Felipe Smith, senior commercial vice president of lithium, told analysts Wednesday: “We expect that with the recent price recovery in China, our sales price in Q3 should be higher than in Q2.”
“Some of the contracts we had in place, hit the lower limits set in those contracts, affecting the volumes agreed,” chief executive officer Ricardo Ramos said in the statement.
In a financial update released Wednesday, the Santiago-based firm said its core earnings attributable to shareholders, before items, dropped 28% year-on-year to $307.9 million in the quarter ending June 30. Total revenues also fell 19% to approximately $1 billion, reflecting lower sales volumes and persistently weak spot prices in the lithium market. Despite the downturn, SQM raised its full-year sales volume guidance, pointing to improving demand conditions and recent price movements driven by output cuts in China. The company said it expects a 10% increase in sales volumes from its Chilean operations in 2025 and boosted expectations for its international division, projecting sales of about 20,000 tons of lithium carbonate equivalent.
Chinese Output Cuts Fuel Price Uptick
Lithium prices have been under sustained pressure for over a year, dragged down by a global supply glut stemming from increased production capacity and slower-than-expected demand growth. Prices remain more than 80% below their peak levels.
However, recent cutbacks in China — including the temporary closure of a major lithium mine operated by battery manufacturer Contemporary Amperex Technology Co. Ltd. (CATL) — have triggered a partial rebound. The Chinese mine is expected to be offline for at least three months, a development that has contributed to a price rally among global lithium producers.
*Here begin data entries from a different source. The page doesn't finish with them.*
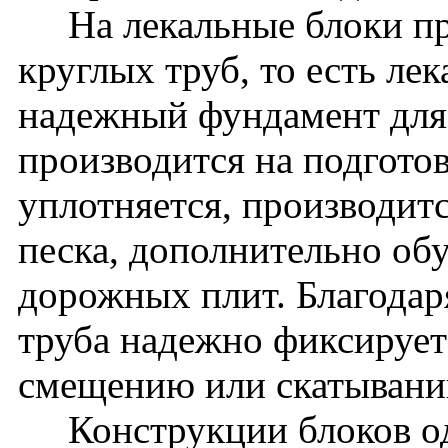
На лекальные блоки про
круглых труб, то есть ле
надежный фундамент для
производится на подгото
уплотняется, производит
песка, дополнительно об
дорожных плит. Благодар
труба надежно фиксирует
смещению или скатыван
Конструкции блоков од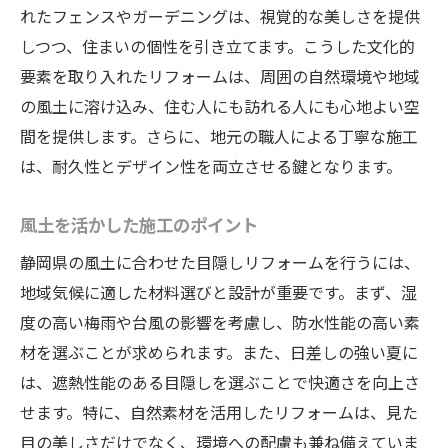
れたフェンスやガーデニングは、視覚的な美しさを提供
しつつ、住まいの個性を引き立てます。こうした文化的
要素を取り入れたリフォームは、周囲の自然環境や地域
の風土に溶け込み、住む人にも訪れる人にも心地よい空
間を提供します。さらに、地元の職人による丁寧な施工
は、耐久性とデザイン性を両立させる鍵となります。
風土を活かした施工のポイント
静岡県の風土に合わせた目隠しリフォームを行うには、
地域気候に適した材料選びと設計が重要です。まず、湿
度の高い梅雨や台風の影響を考慮し、防水性能の高い素
材を選ぶことが求められます。また、日差しの強い夏に
は、遮熱性能のある目隠しを選ぶことで快適さを向上さ
せます。特に、自然素材を活用したリフォームは、見た
目の美しさだけでなく、環境への配慮も兼ね備えていま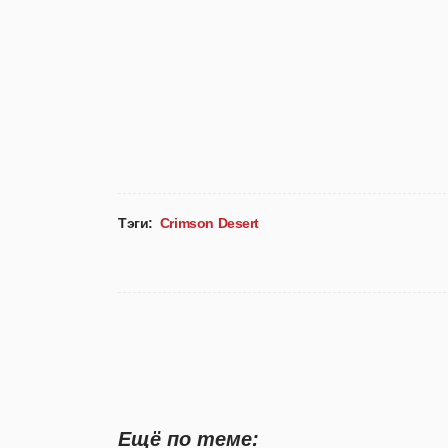
Тэги:
Crimson Desert
Ещё по теме: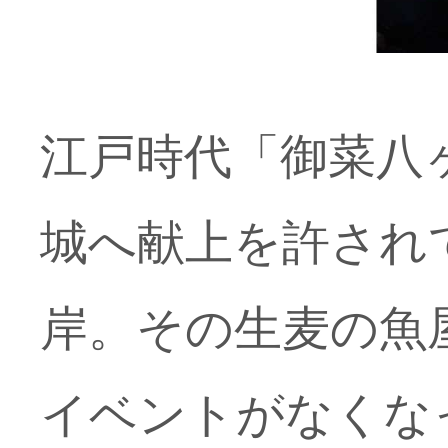
江戸時代「御菜八
城へ献上を許され
岸。その生麦の魚
イベントがなくな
Speaking to analysts, Felipe Smith, SQM’s Senior Commercial Vice President of Lithium, noted that prices in China have picked up pace in recent weeks. He added that the company anticipates at least a 10% increase in lithium sales volumes during the current quarter compared to April–June.
Continued Capital Investment and Expansion Plans
SQM is pressing forward with its long-term strategy focused on expanding production capacity rather than curtailing output in response to market weakness — a contrast to higher-cost producers that have opted to scale back operations.
The company reaffirmed its capital expenditure budget of $750 million for 2025. These funds are aimed at increasing annual lithium carbonate capacity in Chile to 240,000 tons by 2026 and lithium hydroxide capacity to 100,000 tons by the end of 2025.
In addition, SQM announced that its Kwinana refinery joint venture in Australia achieved first commercial production in July. The facility is projected to reach a nameplate capacity of 50,000 tons of lithium hydroxide annually by the end of 2026, with half of that output allocated to SQM.
The lithium sector continues to navigate a challenging environment marked by oversupply and price volatility. Several producers have responded by curbing output, delaying projects, or adjusting business models. In contrast, SQM’s approach suggests confidence in the medium-term fundamentals of the lithium market, including expectations for accelerating demand tied to the global energy transition.
While the company did not specify the absolute volume behind the projected 10% increase from its Chilean facilities, it emphasized that both domestic and international operations are expected to contribute to higher total sales volumes in the coming quarters.